WHAT YOU NEED TO DO: Search the records for the word "sphinx" and copy each line in which it appears.

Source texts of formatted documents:
- - - - - - -

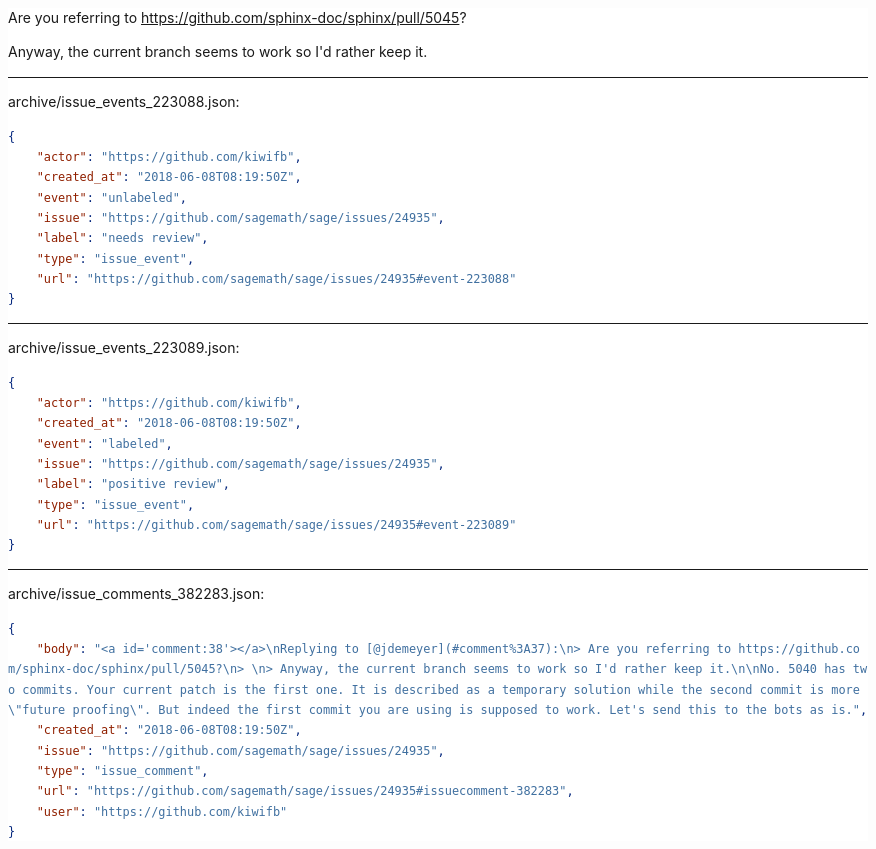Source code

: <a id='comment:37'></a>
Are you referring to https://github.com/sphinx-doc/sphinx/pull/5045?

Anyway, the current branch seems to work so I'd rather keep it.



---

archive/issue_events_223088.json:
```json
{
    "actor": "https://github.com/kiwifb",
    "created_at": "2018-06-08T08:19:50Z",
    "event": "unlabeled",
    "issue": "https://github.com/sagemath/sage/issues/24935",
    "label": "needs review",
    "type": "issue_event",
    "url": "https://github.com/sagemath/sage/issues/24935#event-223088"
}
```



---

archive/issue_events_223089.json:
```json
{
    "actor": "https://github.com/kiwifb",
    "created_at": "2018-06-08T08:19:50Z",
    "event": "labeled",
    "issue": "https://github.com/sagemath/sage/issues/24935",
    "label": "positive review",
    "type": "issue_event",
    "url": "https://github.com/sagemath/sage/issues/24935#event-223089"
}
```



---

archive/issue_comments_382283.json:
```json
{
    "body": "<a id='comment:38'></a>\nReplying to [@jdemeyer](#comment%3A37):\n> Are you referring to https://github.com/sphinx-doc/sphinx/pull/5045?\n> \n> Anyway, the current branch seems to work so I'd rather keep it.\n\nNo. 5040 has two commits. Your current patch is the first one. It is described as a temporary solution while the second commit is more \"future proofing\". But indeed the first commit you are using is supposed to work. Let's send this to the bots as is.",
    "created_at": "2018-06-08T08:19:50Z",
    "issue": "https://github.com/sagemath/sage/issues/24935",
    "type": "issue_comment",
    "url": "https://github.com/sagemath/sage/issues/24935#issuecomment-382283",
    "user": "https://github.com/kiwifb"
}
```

- - - - - - -

TASK ANSWER:
Are you referring to https://github.com/sphinx-doc/sphinx/pull/5045?
    "body": "<a id='comment:38'></a>\nReplying to [@jdemeyer](#comment%3A37):\n> Are you referring to https://github.com/sphinx-doc/sphinx/pull/5045?\n> \n> Anyway, the current branch seems to work so I'd rather keep it.\n\nNo. 5040 has two commits. Your current patch is the first one. It is described as a temporary solution while the second commit is more \"future proofing\". But indeed the first commit you are using is supposed to work. Let's send this to the bots as is.",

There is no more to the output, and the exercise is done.